My sponsor!! ANA Thank you Scott Hardesty for seeing a uniqueness about me and committing to me to be an ambassador of your brand. I wear it with pride. Maxxout was a major player today and is with all of my lifts. Thank you friend! http://allnaturalassets.com/jenna-kohlmeyer-petri-ana-sponsored-athlete/

Fitfam! Laaaaaaaaaaaaawd. I probably need to do this individually as there are lots of personal appreciations to go out. But as a whole; y'all are incredible. I love our family. I love that we support each other no matter what. Thank you for being with me today and sending me messages and spotting me and working out with me. You guys push me to another place that I never knew was possible.  Love you guys.  


How am I impacting my family?

Every day my kids talk about being strong and kind. 

Two funny quotes from my kids from this prep..

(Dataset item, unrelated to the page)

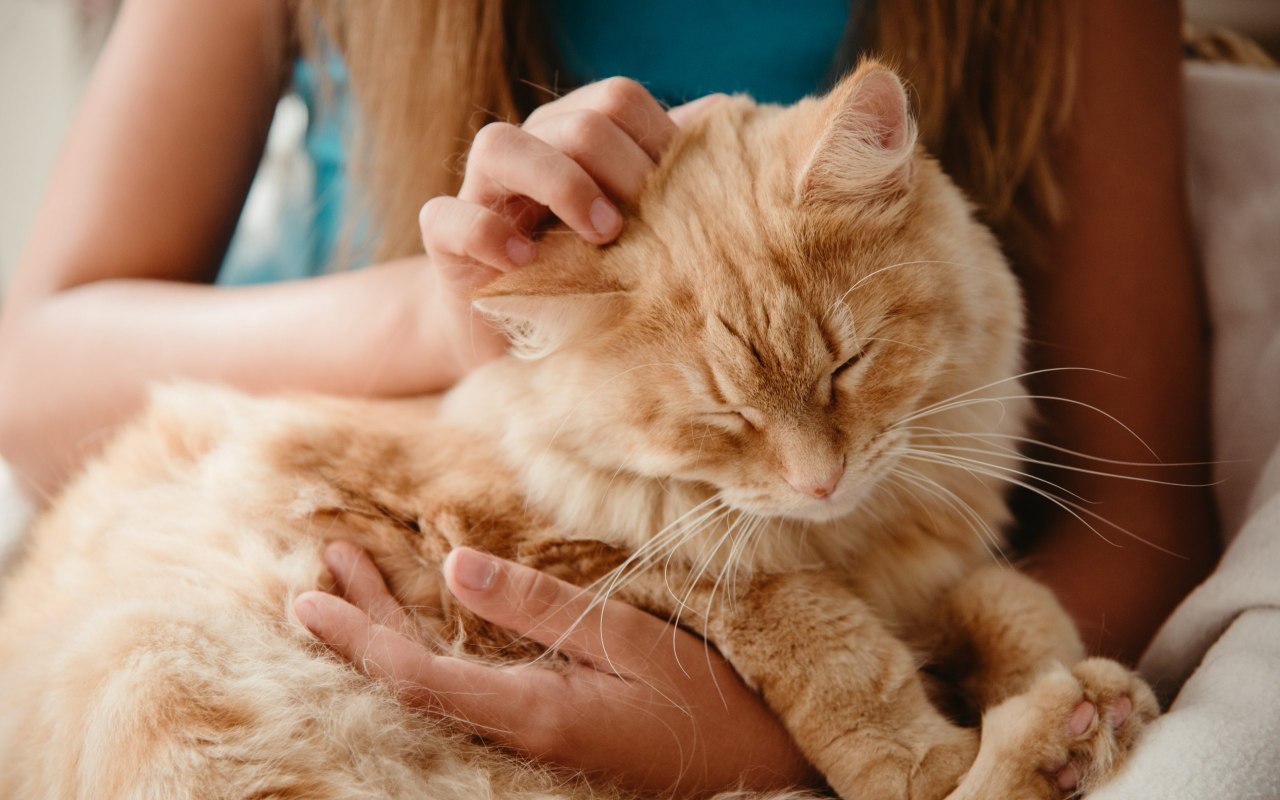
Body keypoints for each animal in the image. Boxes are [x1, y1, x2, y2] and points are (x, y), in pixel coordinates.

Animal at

Max (at his friends birthday party where they were going to go on a bear hunt in their back yard) 

M- ' i don't want to go'

Kids mom- 'ok you can stay inside if you want'

M-' my moms killed a bear'


(We both thought this was funny because my kids truly believe I can do anything. They think I'm stronger than everyone. It's awesome)

Olivia-

O - 'mom, if lifting weights makes you strong and makes you feel good about yourself-why doesn't everyone do it?'

Me- some people don't know what the benefits are of weight lifting Liv

O-'I'm going to tell everyone. '


I love my life. I love what I've been blessed to do. I'm so fortunate and grateful that people have watched my story unfold for the last several years. There are so many vital people that I didn't mention because it really does take a village. All of my coaches and friends and family all played a role in where I am today. I still can't believe that so many people have read my story and so many have reached out and thanked me for helping them change their life. Inspiring people is the best job/life I could have asked for. As a matter of fact I feel like I started my life when Jamie died. So technically I'm only 3 years old. 

I Cannot wait to see what God has in store for me. I am just a vessel. 


Thanks for reading. I'm truly honored.